The Telegraph reported last month on a government drive last month warning Brits to “go back to work or risk losing your job.”

However, Michael Gove, the chancellor of the Duchy of Lancaster, on Tuesday said the government was now encouraging people to work from home where possible.

“There is going to be a shift in emphasis, and one of the things that we are going to emphasize is that if it is possible for people to work from home, then we’d encourage them to do so,” Gove told Sky News.

“Now, it’s important to stress that there are many, many, many roles which can’t be performed from home. There are people in manufacturing, in construction, in retail, and in other roles where we recognise that’s simply impossible, and that’s why we have worked to make sure that you can have COVID-secure workplaces.

“We need to balance, obviously, the need to ensure that people can continue to work — and indeed, critically, continue to go to school and to benefit from education — against taking steps to try to reduce the virus, which is why if we can limit or appropriately restrain social contact, that’s what we’re trying to do.”
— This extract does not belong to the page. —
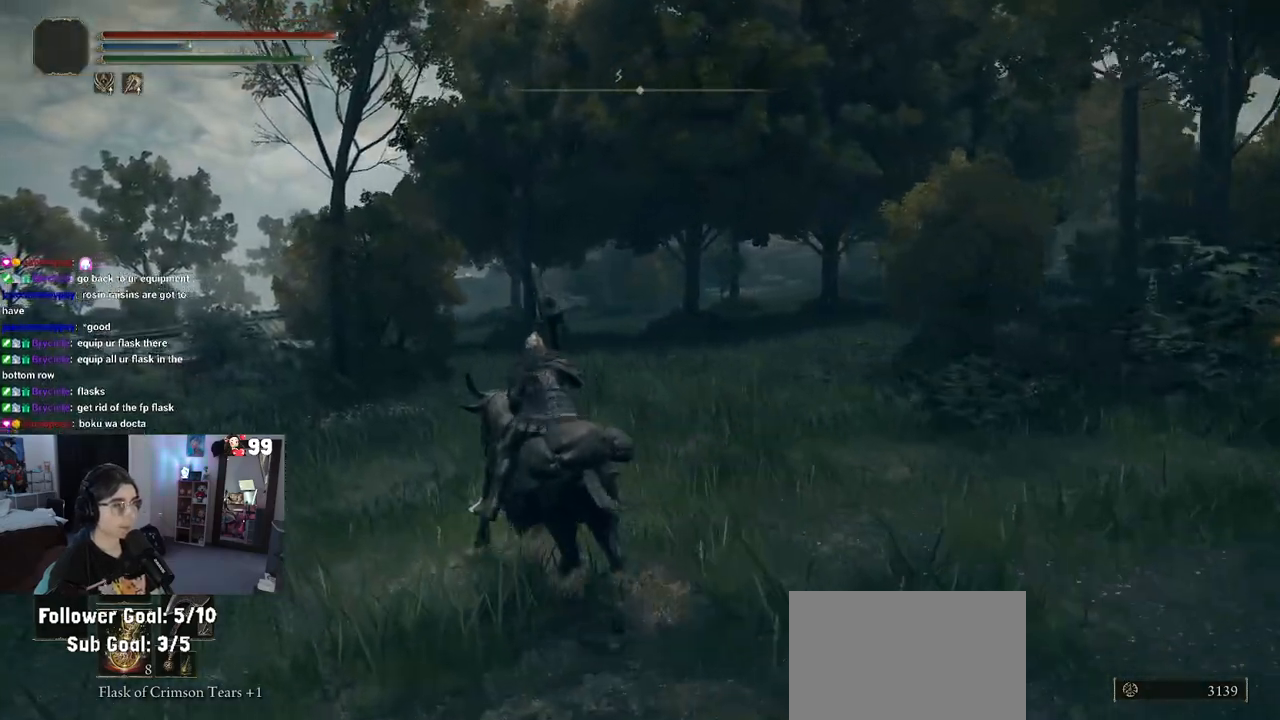
{"buttons": [], "left_stick": "up-left", "right_stick": "right", "events": []}
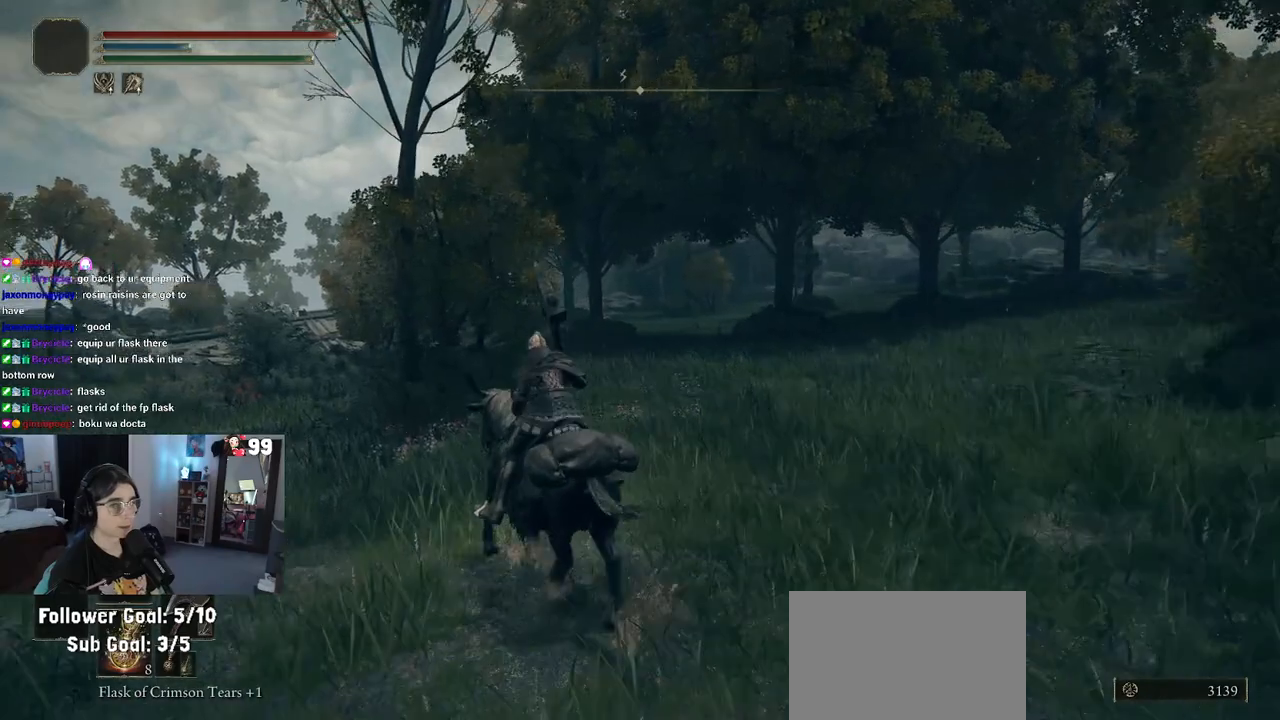
{"buttons": [], "left_stick": "up-left", "right_stick": "center", "events": [[100, "right_stick", "center"]]}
Johnson has been under pressure to tighten social-distancing guidelines as the number of new infections increases. There were 4,368 new COVID-19 cases reported on Monday. His scientific advisers on Monday said the UK could reach 50,000 new cases a day by mid-October without further action.

However, the UK government’s new measures do not go as far as those introduced In Northern Ireland, where First Minister Arlene Foster has announced a ban on different households mixing indoors. Scottish First Minister Nicola Sturgeon is expected to go further than the Westminster government when she announces new measures later Tuesday.

The Times of London reported that Johnson was tempted to announce harsher measures but took the side of Sunak, who was concerned that locking down the hospitality sector would have dire economic consequences. The report said that scientists on SAGE, the group advising the government, wanted the prime minister to take stronger action.